Unpopular as innocence (thankfully)
I still shiver when I consider sex before my driver’s test,
two years before my first kiss a girl undressed closed
behind a door I wanted to remove,
waiting, a scared little boy,
if she would have dangled herself before my nose, who knows
what I would have followed
crowded with the crowd into locked rooms,
as if taped up doors ever stopped them.
afraid to be forced do anything (or anyone)
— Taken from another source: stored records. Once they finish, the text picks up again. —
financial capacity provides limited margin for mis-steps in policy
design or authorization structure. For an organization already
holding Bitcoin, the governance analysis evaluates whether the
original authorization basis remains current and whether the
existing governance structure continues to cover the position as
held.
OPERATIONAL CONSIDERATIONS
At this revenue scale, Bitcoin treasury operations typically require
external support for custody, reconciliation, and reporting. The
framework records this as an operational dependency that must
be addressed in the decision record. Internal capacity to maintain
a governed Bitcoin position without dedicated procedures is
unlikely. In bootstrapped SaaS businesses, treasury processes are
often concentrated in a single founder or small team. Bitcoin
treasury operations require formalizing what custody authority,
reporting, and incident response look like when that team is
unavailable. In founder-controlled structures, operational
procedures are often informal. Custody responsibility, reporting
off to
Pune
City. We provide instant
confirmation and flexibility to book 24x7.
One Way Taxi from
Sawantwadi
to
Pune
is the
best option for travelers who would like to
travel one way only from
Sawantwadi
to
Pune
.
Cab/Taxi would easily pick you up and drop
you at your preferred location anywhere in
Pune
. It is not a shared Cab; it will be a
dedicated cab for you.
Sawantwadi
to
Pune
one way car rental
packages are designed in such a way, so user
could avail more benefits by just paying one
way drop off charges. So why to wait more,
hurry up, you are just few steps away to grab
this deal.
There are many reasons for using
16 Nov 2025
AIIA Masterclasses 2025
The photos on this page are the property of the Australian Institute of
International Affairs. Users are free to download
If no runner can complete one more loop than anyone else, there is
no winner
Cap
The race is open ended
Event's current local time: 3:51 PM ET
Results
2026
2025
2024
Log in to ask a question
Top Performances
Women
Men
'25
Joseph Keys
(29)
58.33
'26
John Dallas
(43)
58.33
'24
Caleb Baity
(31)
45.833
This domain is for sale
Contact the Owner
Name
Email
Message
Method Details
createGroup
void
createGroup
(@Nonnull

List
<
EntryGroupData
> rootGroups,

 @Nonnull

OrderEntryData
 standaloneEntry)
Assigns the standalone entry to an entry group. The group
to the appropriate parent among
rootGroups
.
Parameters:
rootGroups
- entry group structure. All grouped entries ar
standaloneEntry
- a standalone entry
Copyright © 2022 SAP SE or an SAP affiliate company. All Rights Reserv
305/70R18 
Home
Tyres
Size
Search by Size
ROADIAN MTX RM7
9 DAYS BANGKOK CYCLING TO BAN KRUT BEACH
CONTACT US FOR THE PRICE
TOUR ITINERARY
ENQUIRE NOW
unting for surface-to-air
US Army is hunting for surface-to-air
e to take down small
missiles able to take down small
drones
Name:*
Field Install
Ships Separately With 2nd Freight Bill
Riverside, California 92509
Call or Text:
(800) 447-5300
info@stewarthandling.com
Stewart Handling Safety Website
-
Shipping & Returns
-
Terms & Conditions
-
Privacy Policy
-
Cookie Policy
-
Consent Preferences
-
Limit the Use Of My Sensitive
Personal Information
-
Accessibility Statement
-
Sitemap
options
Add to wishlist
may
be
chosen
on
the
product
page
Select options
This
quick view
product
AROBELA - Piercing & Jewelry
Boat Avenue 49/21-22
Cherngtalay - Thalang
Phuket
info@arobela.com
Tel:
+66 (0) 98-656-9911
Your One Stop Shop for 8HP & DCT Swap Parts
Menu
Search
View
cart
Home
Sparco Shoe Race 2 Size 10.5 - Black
to be in control I must be out of popular circles and 7-minute heavens,
being unconventional at high school academic conventions
when they called my name,
I wrote, I wrote, I wrote.
An unlit firecracker decomposing in an underwear drawer
fire spells relief
shimmering in the night sky–
if I’d just eat or kiss or maybe even belong
I
‘d be happy.
running from entertainment every Friday,
opportunities to bless, to leave Jesus behind
treading where I’ve tread before,
yes, circular””but not waiting for you to depress
I
t r a n s v e r s e a translucent chord:
the roommate invites to talk with the room-less in smoky bars,
the friend invites to watch the movie about camaraderie,
alone, hugging myself with artistry
desperate to produce
a great life
I
write.
Happiness. . .I think not
When you wish,
make a list,
and finally open it
(happiness). . .I think not.
I love you, yes, but cannot lie:
I waste time lying in your arms.
Does guilt consume when I kiss you?
I feel alive only when second-guessing?